Member of Kerala Legislative Assembly
- In office 1960-1964
- Constituency: Nemom

Personal details
- Born: 25 June 1925 Vellar, near Kovalam, Travancore, British India
- Died: 9 December 2016 (aged 91) Vellar, near Kovalam, Thiruvananthapuram, India
- Parent(s): Father: Padmanabhan Mother: Chellamma

= P. Viswambharan =

Indian politician

P. Viswambharan (25 June 1925 – 9 December 2016) was an Indian politician, socialist, trade unionist and journalist.

==Education==
School: Pachalloor L.P. School, Venganor English Middle School and Thiruvananthapuram S.M.V School

College: Nagercoil Scott Christian College, Thiruvananthapuram Arts College and University College.

Degree in History and Economics.

==Political activities==
While, studying in Thiruvananthapuram, joined the Quit India Movement. It was the beginning of his political career.

When the Students Congress was formed in 1940s, he has undertaken the task to organize its Thiruvthamcore unit.

In 1945, he was elected to the executive of the Travancore University Union.

In 1949, became a member of Socialist Party.

In 1950, became a member of the Trivandrum District Committee of Indian Socialist Party.

In 1956, became the State Joint Secretary of Praja Socialist Party.

In 1964, became the State General Secretary of Praja Socialist Party.

In 1971, became the State Chairman of Socialist Party.

P. Viswambharan was elected as the first Convener of the Left Democratic Front (LDF) which was formed in 1973.

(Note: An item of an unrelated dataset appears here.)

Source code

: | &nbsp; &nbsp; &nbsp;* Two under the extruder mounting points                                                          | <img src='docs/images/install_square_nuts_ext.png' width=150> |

In the period of 1975-77 he actively worked against the Emergency declared by the then prime minister Indira Gandhi.

After 1977, he served the Janata Party and Janata Dal party as its State President and National executive member.

== As a Legislator ==
In 1954, he was elected to the Thiruvithamcore-Cochin Assembly from Nemom constituency in Thiruvananthapuram District.

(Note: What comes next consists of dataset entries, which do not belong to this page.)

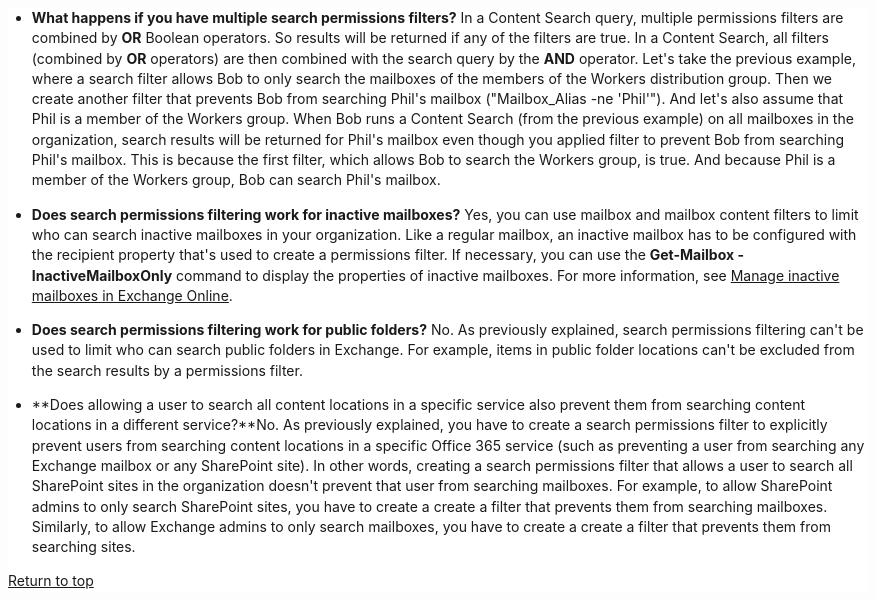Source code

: - **What happens if you have multiple search permissions filters?** In a Content Search query, multiple permissions filters are combined by **OR** Boolean operators. So results will be returned if any of the filters are true. In a Content Search, all filters (combined by **OR** operators) are then combined with the search query by the **AND** operator. Let's take the previous example, where a search filter allows Bob to only search the mailboxes of the members of the Workers distribution group. Then we create another filter that prevents Bob from searching Phil's mailbox ("Mailbox_Alias -ne 'Phil'"). And let's also assume that Phil is a member of the Workers group. When Bob runs a Content Search (from the previous example) on all mailboxes in the organization, search results will be returned for Phil's mailbox even though you applied filter to prevent Bob from searching Phil's mailbox. This is because the first filter, which allows Bob to search the Workers group, is true. And because Phil is a member of the Workers group, Bob can search Phil's mailbox. 
    
- **Does search permissions filtering work for inactive mailboxes?** Yes, you can use mailbox and mailbox content filters to limit who can search inactive mailboxes in your organization. Like a regular mailbox, an inactive mailbox has to be configured with the recipient property that's used to create a permissions filter. If necessary, you can use the **Get-Mailbox -InactiveMailboxOnly** command to display the properties of inactive mailboxes. For more information, see [Manage inactive mailboxes in Exchange Online](https://go.microsoft.com/fwlink/p/?LinkId=286939).
    
- **Does search permissions filtering work for public folders?** No. As previously explained, search permissions filtering can't be used to limit who can search public folders in Exchange. For example, items in public folder locations can't be excluded from the search results by a permissions filter. 
    
- **Does allowing a user to search all content locations in a specific service also prevent them from searching content locations in a different service?**No. As previously explained, you have to create a search permissions filter to explicitly prevent users from searching content locations in a specific Office 365 service (such as preventing a user from searching any Exchange mailbox or any SharePoint site). In other words, creating a search permissions filter that allows a user to search all SharePoint sites in the organization doesn't prevent that user from searching mailboxes. For example, to allow SharePoint admins to only search SharePoint sites, you have to create a create a filter that prevents them from searching mailboxes. Similarly, to allow Exchange admins to only search mailboxes, you have to create a create a filter that prevents them from searching sites.
    
[Return to top](permissions-filtering-for-content-search.md#top)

Again in 1960, he was elected to the Kerala Assembly from Nemom constituency.

In 1967 he was elected from the Thiruvananthapuram Parliament constituency to the Indian Parliament.

== As a journalist ==
From 1946 to 1958 he worked as a journalist for the Malayalam dailies like Malayali, Mathrubhumi, Swathrathanthakahalam and Desabandhu.

== Trade Union Field ==
He organized and led the Dakshina Thiruvithamkoor Karinkal Thozhilali Union, Dakshina Thiruvithamkoor Motor Thozhilali Union, Thiruvananthapuram Port Workers Union, Travancore Textile Workers Union, Kerala PWD work establishment Employees Union, Electricity board Ministerial Officers Union and so on.

==Co-operative Sector==
Right from the beginning of the formation of the Coir Co-operative Movement in Thiru- Cochi State (in 1950) he was associated with it as an active leader and organizer.

He was the president for over 45 years in the Thiruvallam Pachalloor Coir Vyavasaya Sahakarana Samkham.

He worked as the president of Alappuzha Central Marketing Coir Cooperative Society.

He also worked as the vice president of Kerala Coir Marketing Federation for a long time.

He was associated as the executive committee member of the National Federation of Industrial Co-operatives.